Your objective
Answer these questions from the excerpt on the vapor product ban, numbering the answers the same way:
1. According to the Centers for Disease Control, what percentage of high schoolers used e-cigarettes in 2018?
2. Who will run the campaign against the November initiative?
3. What position does Dr. Stanton Glantz hold?

Excerpt provided

────────────────────

The compelling interest behind local governments’ favoring of an outright ban of vapor products lies in the widespread use by teenagers. According to the Centers for Disease Control, 20% of high schoolers used e-cigarettes in 2018.
“Juul has not been straight on this issue," says Matt Myers, President of the Campaign for Tobacco-Free Kids, a national advocacy group which was heavily involved in the fight over the flavored tobacco ban, and will be part of the campaign against the November initiative, which will be run by veteran progressive consultant Larry Tramultola. "They're trying to put San Francisco voters in the position of overturning a law that they've already overwhelmingly supported, as well as tying the hands of the Board of Supervisors on future legislation."
Dr. Stanton Glantz, Director of UCSF's Center for Tobacco Research Control & Education, agrees, noting what appears to be a legislative intent clause in the measure. “Take a look at the language in the actual initiative and you'll see a clause declaring the intent to ‘comprehensively authorize and regulate the retail sale, availability, and marketing of vapor products.’”

────────────────────

Data shown
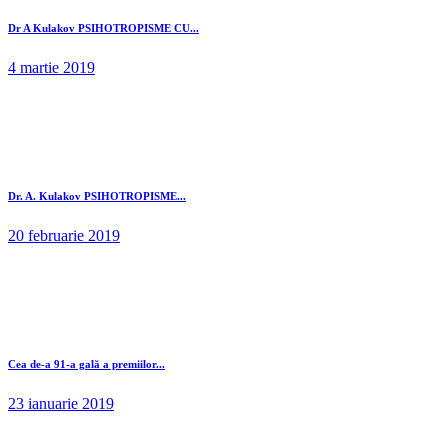
Dr A Kulakov PSIHOTROPISME CU...
4 martie 2019
Dr. A. Kulakov PSIHOTROPISME...
20 februarie 2019
Cea de-a 91-a gală a premiilor...
23 ianuarie 2019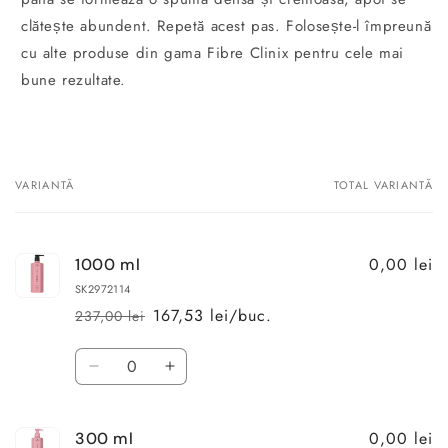
clătește abundent. Repetă acest pas. Folosește-l împreună
cu alte produse din gama Fibre Clinix pentru cele mai
bune rezultate.
VARIANTĂ
TOTAL VARIANTĂ
Coșul
dvs.
0,00 lei
1000 ml
SK2972114
167,53 lei/buc.
237,00 lei
Preț
Preț
obișnuit
redus
Cantitate
Reduceți
Creșteți
cantitatea
cantitatea
pentru
pentru
0,00 lei
300 ml
1000
1000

────────────────────

Task answer
1. 20%
2. Larry Tramultola, a veteran progressive consultant
3. Director of UCSF's Center for Tobacco Research Control & Education